Of the entries below, return exactly those lines that fall between the one containing "cushion: present [815,877,1016,1015]" and the one containing "teddy bear: present", the two end lines included.
--- Source data Enclosed Below ---
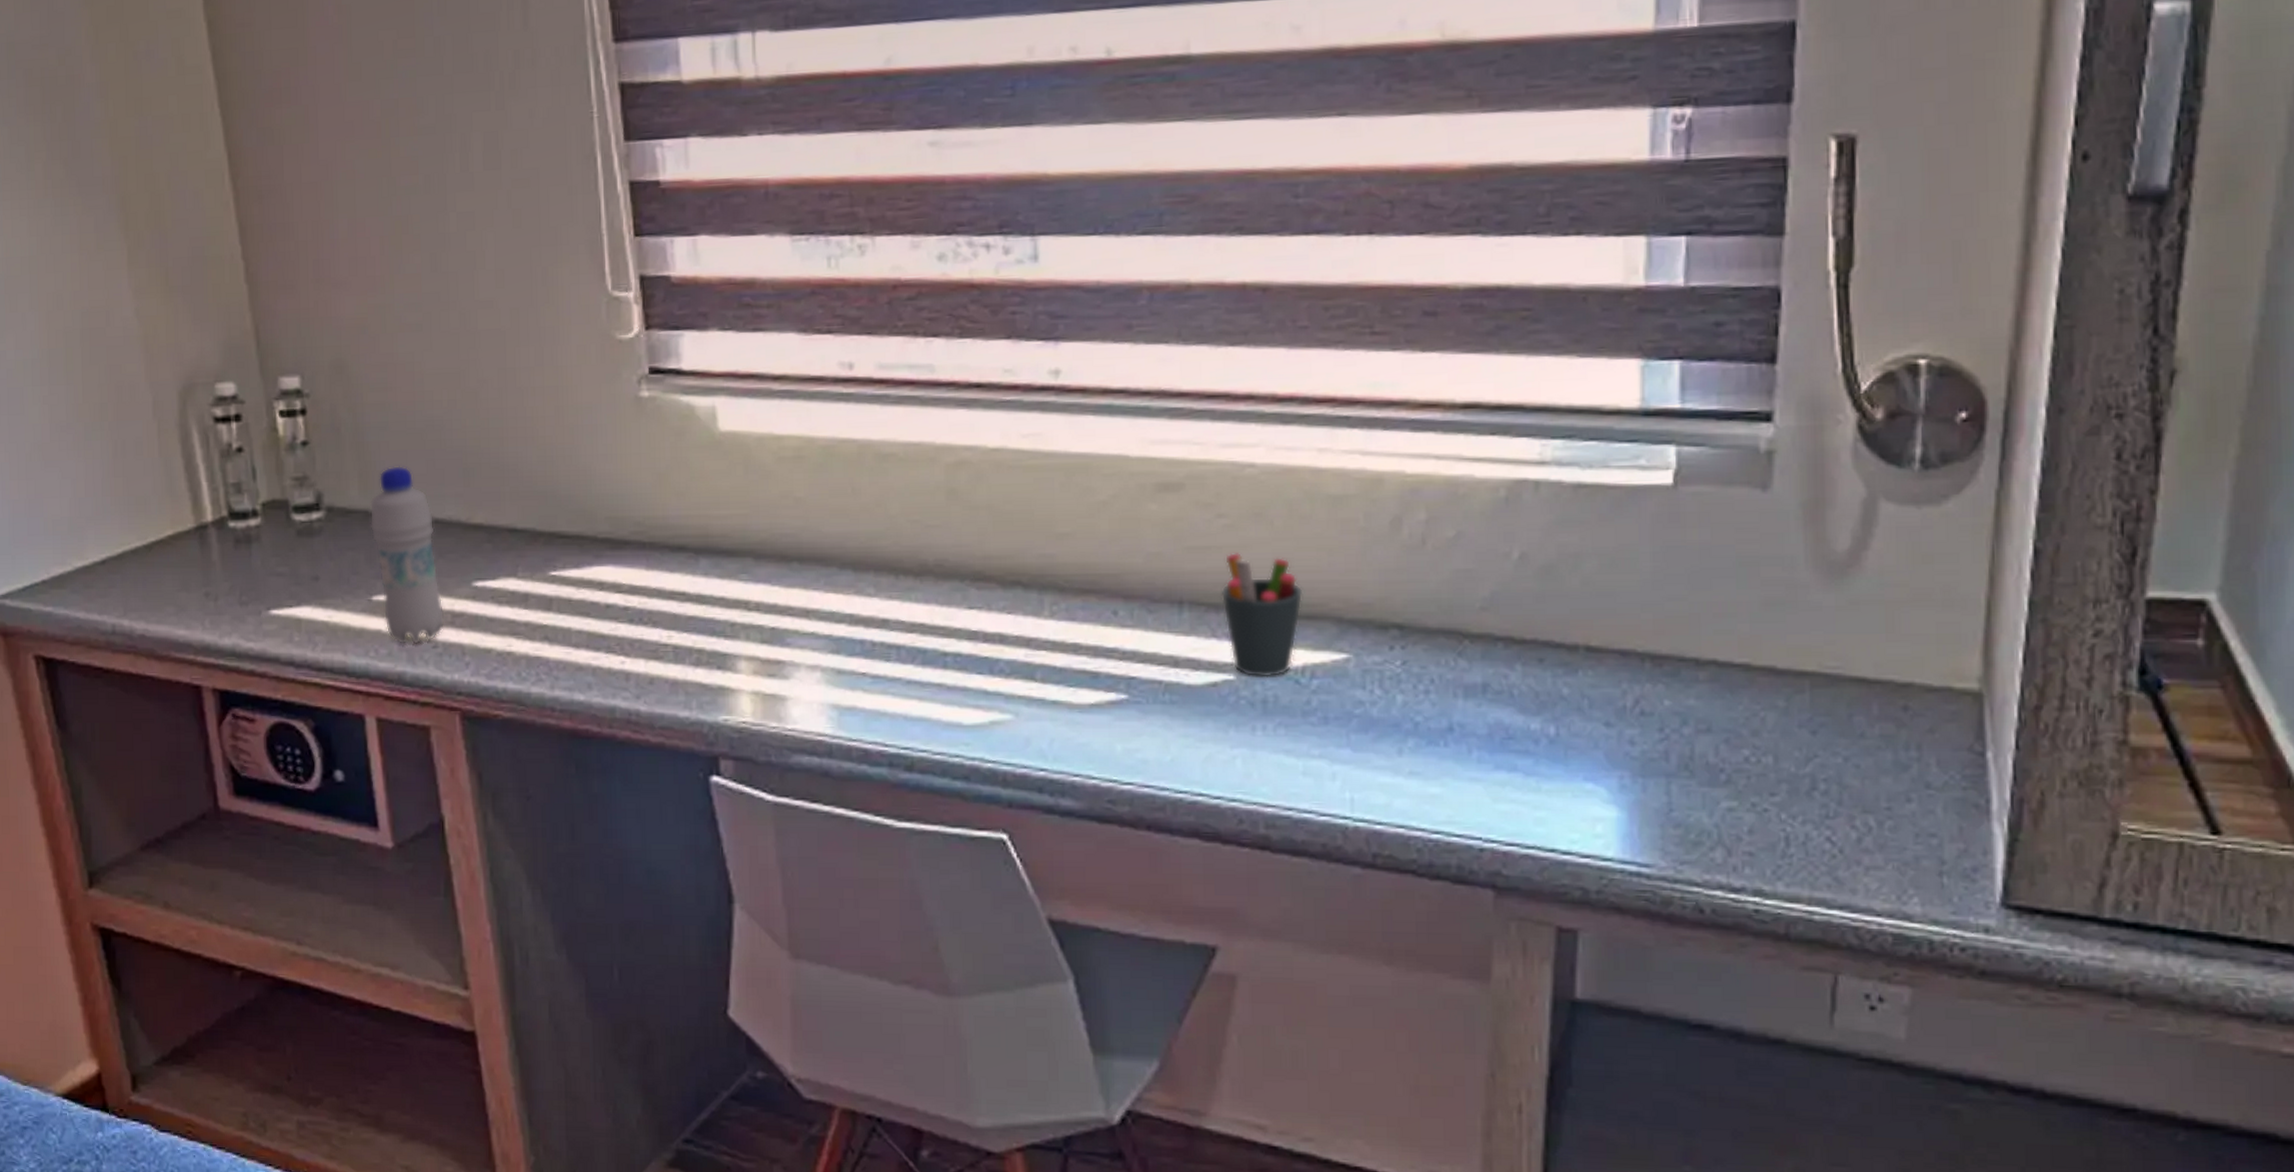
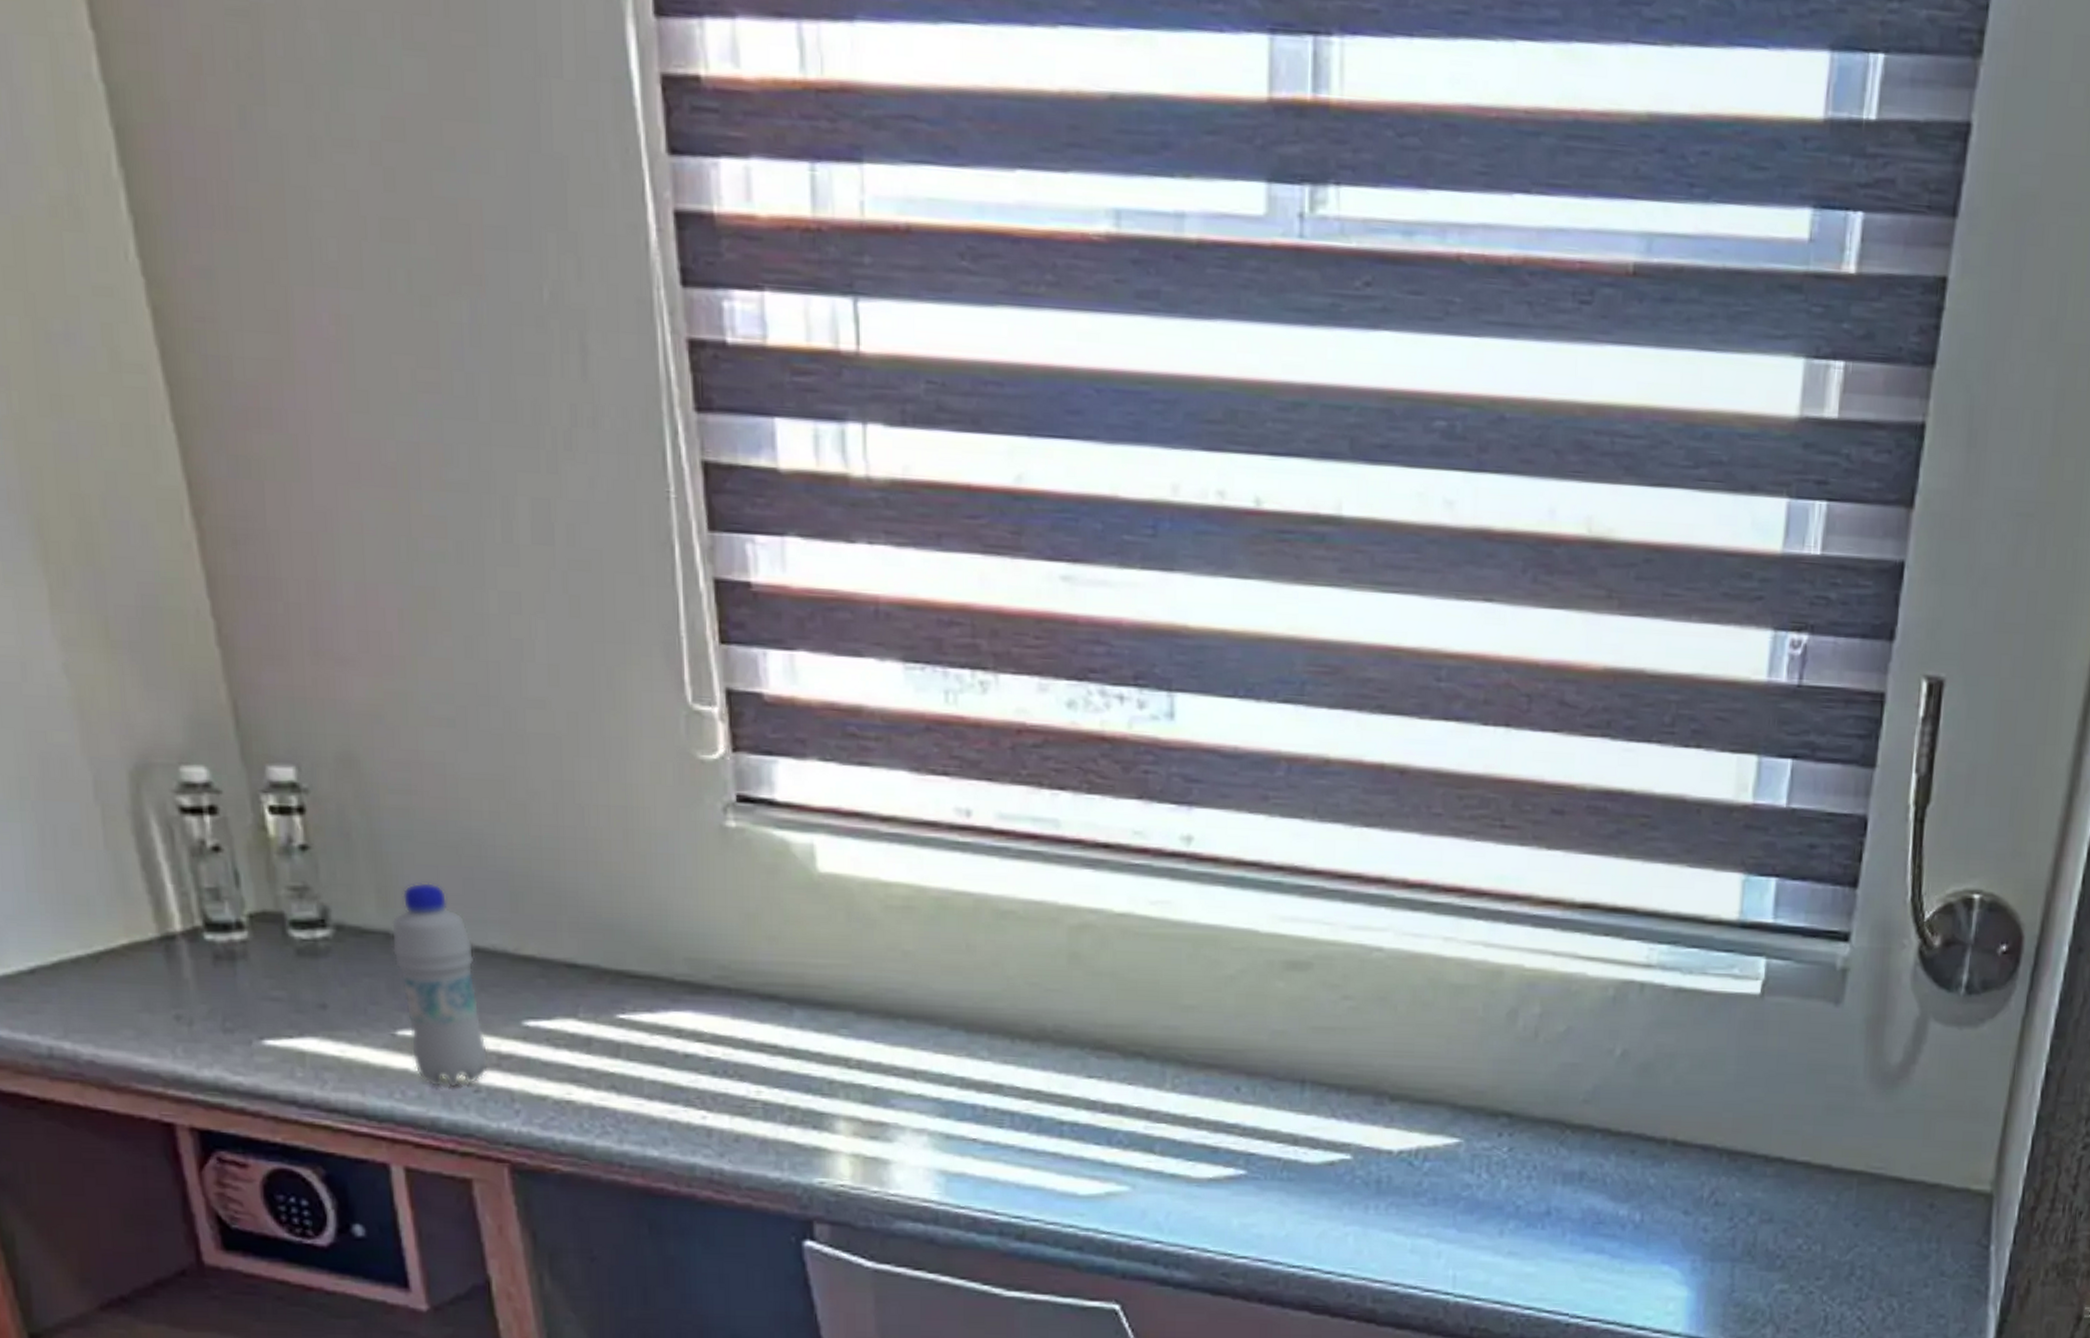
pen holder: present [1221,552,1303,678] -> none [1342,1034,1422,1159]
--- End of Enclosed Source data ---
--- Source data Enclosed Below ---
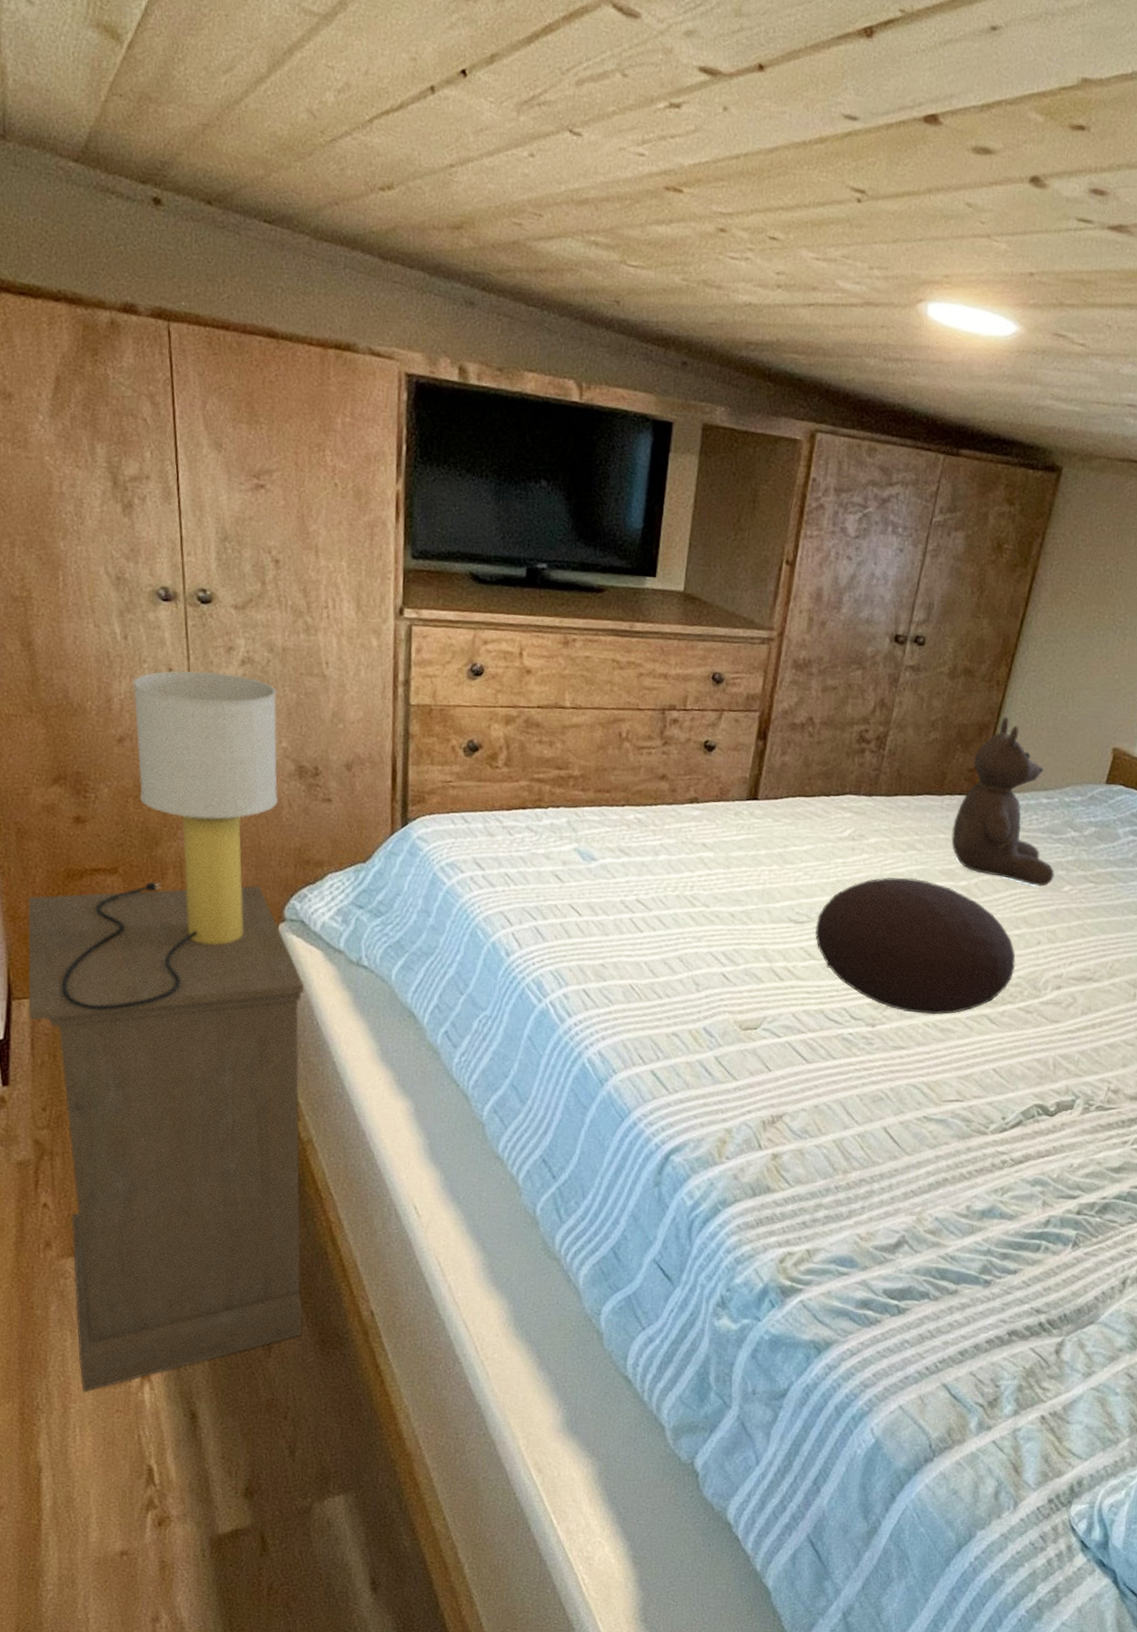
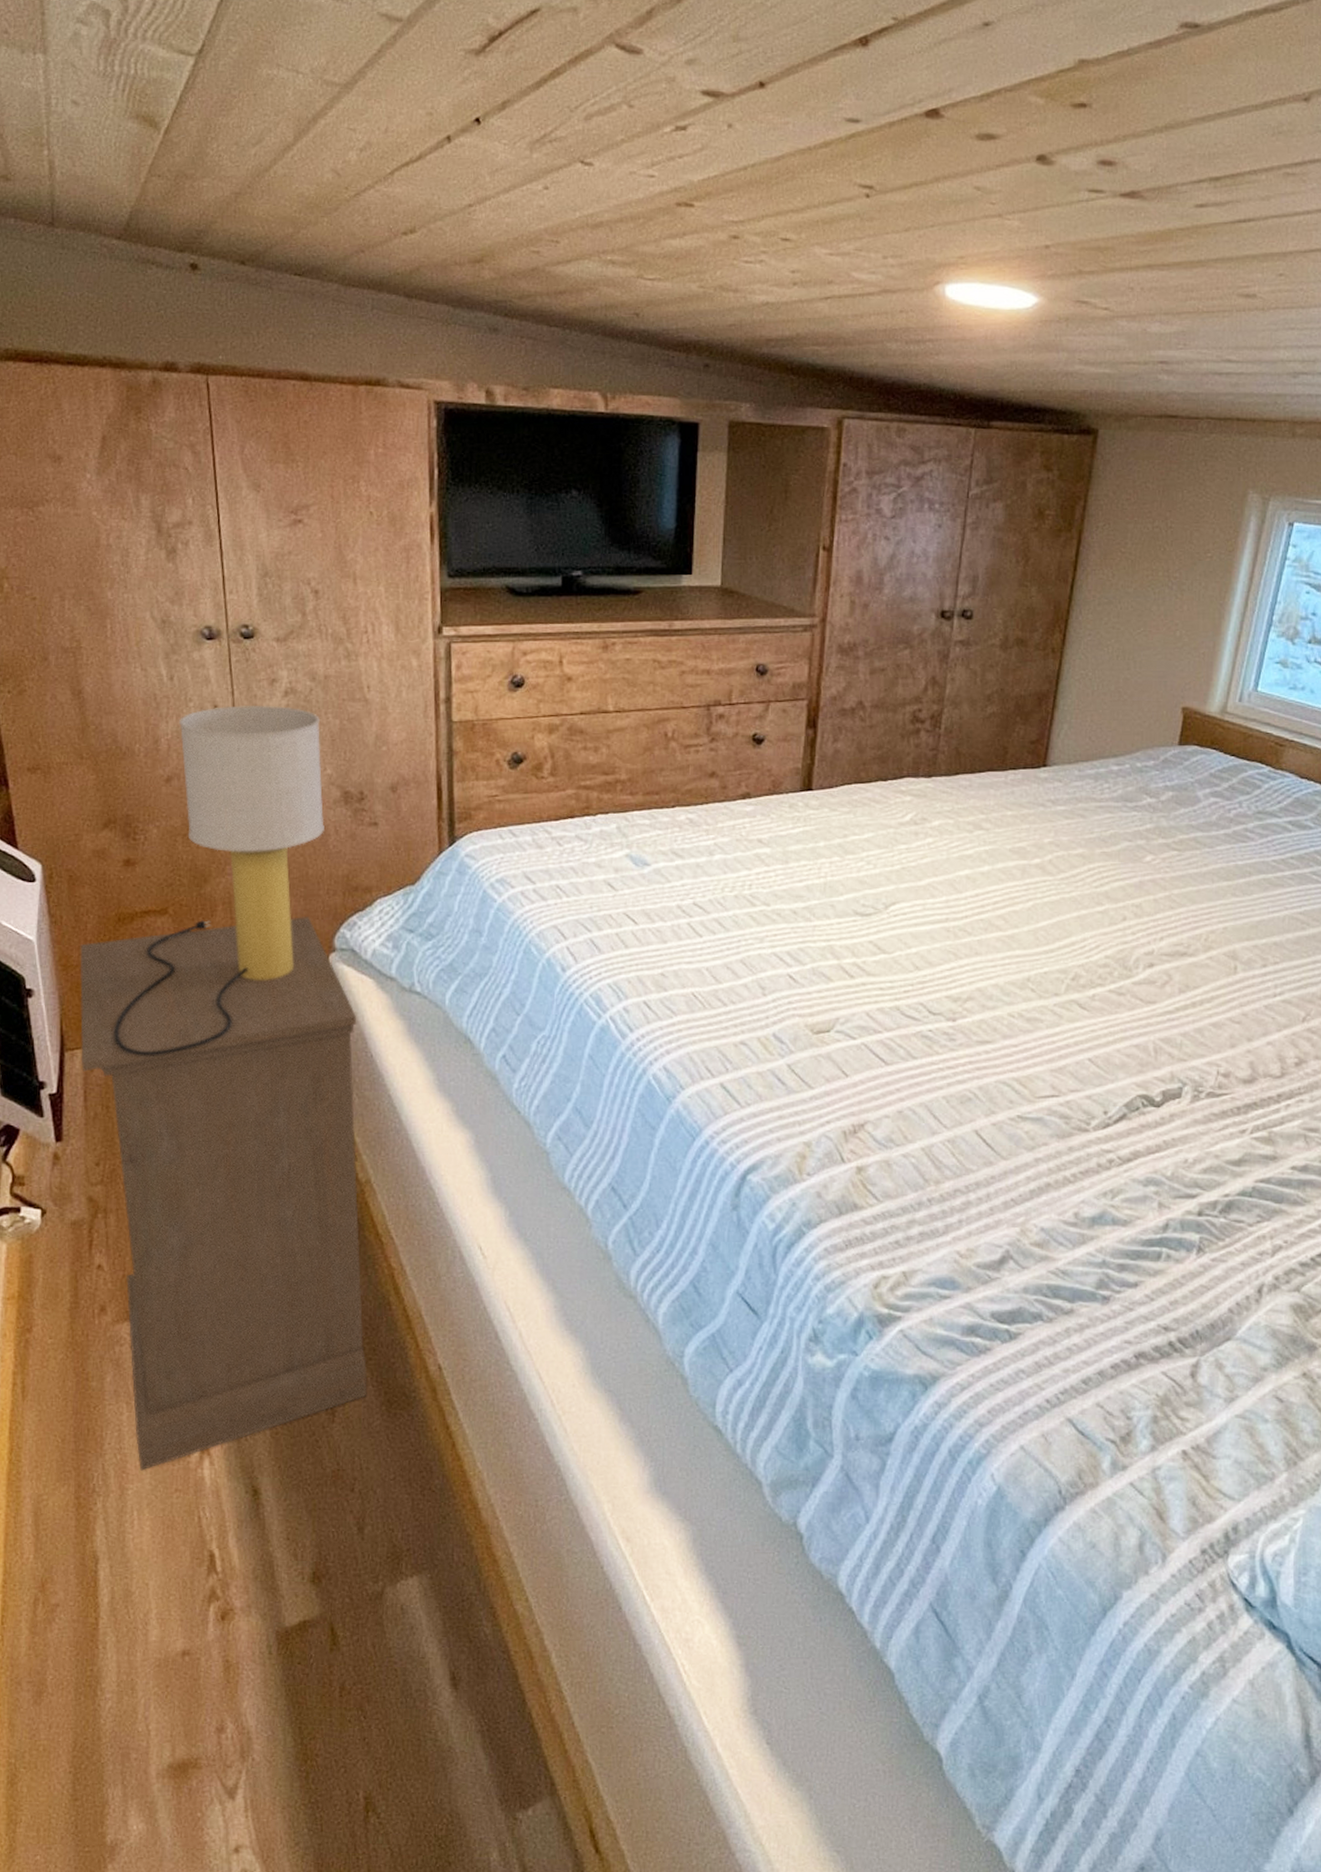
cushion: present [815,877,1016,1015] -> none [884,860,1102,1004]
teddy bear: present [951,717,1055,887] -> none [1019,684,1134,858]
--- End of Enclosed Source data ---
▶ Task output:
cushion: present [815,877,1016,1015] -> none [884,860,1102,1004]
teddy bear: present [951,717,1055,887] -> none [1019,684,1134,858]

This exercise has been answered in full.